O consenso do capital
Nos EUA, após aprovação pela Câmara dos Representantes, segue para o Senado o acordo a dois anos para um possível orçamento federal. Como já se adivinhava, o consenso orçamental entre democratas e republicanos castiga severamente os trabalhadores ao mesmo tempo que consagra o belicismo de Obama e os privilégios da alta burguesia.
Se por um lado este acordo previne um novo encerramento do governo e exclui a possibilidade de cortes automáticos na despesa, assume-se como uma prenda de natal para os multi-bilionários que levaram a economia norte-americana à beira do colapso. O consenso entre os dois partidos da grande burguesia não atinge os vazios legais que permitem aos grandes grupos económicos pura e simplesmente não pagar quaisquer impostos. Mas se os especuladores responsáveis pelos hedge funds e fundos de ações privados têm razões para celebrar, o mesmo não se pode dizer das camadas mais pobres da classe trabalhadora: o acordo em causa prevê que um milhão e trezentos mil trabalhadores desempregados sejam excluídos do direito ao subsídio de desemprego e que 57 000 crianças percam o acesso ao programa social Headstart.

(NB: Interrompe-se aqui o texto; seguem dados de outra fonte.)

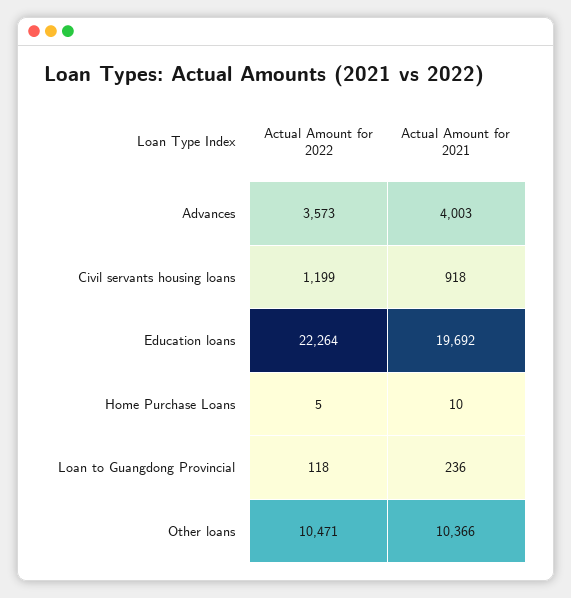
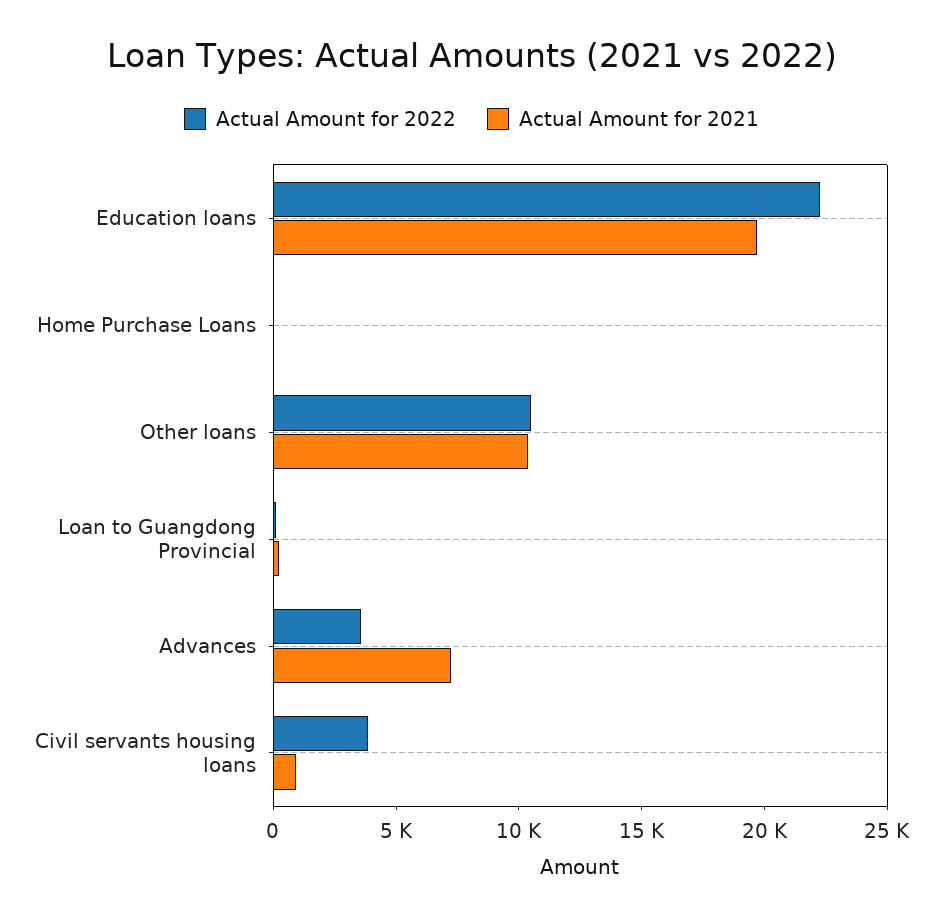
  {
    "Actual Amount for 2022": {
      "Advances": 3573,
-     "Civil servants housing loans": 1199,
+     "Civil servants housing loans": 4000,
      "Education loans": 22264,
      "Home Purchase Loans": 5,
      "Loan to Guangdong Provincial": 118,
      "Other loans": 10471
    },
    "Actual Amount for 2021": {
-     "Advances": 4003,
+     "Advances": 7000,
      "Civil servants housing loans": 918,
      "Education loans": 19692,
      "Home Purchase Loans": 10,
      "Loan to Guangdong Provincial": 236,
      "Other loans": 10366
    }
  }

Embora a extrema-direita do Partido Republicano se continue a bater contra o acordo, com os fascistas do Tea Party e os ultra-liberais da Heritage Foundation e da Americans for Prosperity a prometerem guerra sem quartel a qualquer compromisso com os democratas, o grande capital não tem razões para protestar. Num consenso em que os democratas e republicanos elogiam a capacidade de fazer cedências, apenas os trabalhadores são sacrificados. Já o complexo militar industrial vê o seu já fabuloso orçamento uma vez mais engordado. Com Obama, o investimento público na máquina de guerra imperialista já ascendia a mais de 900 mil milhões de dólares por ano (de longe o maior do mundo). Agora, pode ascender a mais de 950 mil milhões, sendo que apenas o Pentágono pode receber 20 mil milhões adicionais.
Austeridade
e luta de classes
O objectivo de reduzir o défice federal em 23 mil milhões de dólares, inscrito a jeito de florão no consenso orçamental, pretende-se alcançar à custa de cortes acima dos 2% em programas sociais vitais como o Mediare (sistema não-universal de saúde pública) e graças à subida de impostos para os pensionistas da função pública, onde Obama pretende conseguir uma poupança de seis mil milhões de dólares. O acordo orçamental inscreve-se na esteira de um velho projecto de destruição das pensões públicas e eliminação de direitos sociais conquistados ao longo de mais de um século de luta. Ao contrário do que a histeria republicana poderia indicar, Obama tem servido com eficácia e prontidão a causa da destruição das funções sociais do Estado, que desde a sua eleição foram recortadas em mais de 4% para os valores mais baixos desde os anos cinquenta, ao mesmo tempo que o orçamento militar ascende a quantias inéditas nos EUA e no mundo.
Simultaneamente, e apesar do jogo de luzes à superfície, crescem as verdadeiras contradições entre classes e entre diferentes sectores da própria alta burguesia, contradições que incrementadas pela crise sistémica do capitalismo e confrontadas com a dinâmica bipartidária dos EUA, tem levado a um importante recrudescimento dos matizes fascistas dentro do Partido Republicano e de fracturas progressistas no coração do Partido Democrata. Com efeito, o número de congressistas democratas não alinhados atinge hoje a sua maior expressão desde a década de sessenta.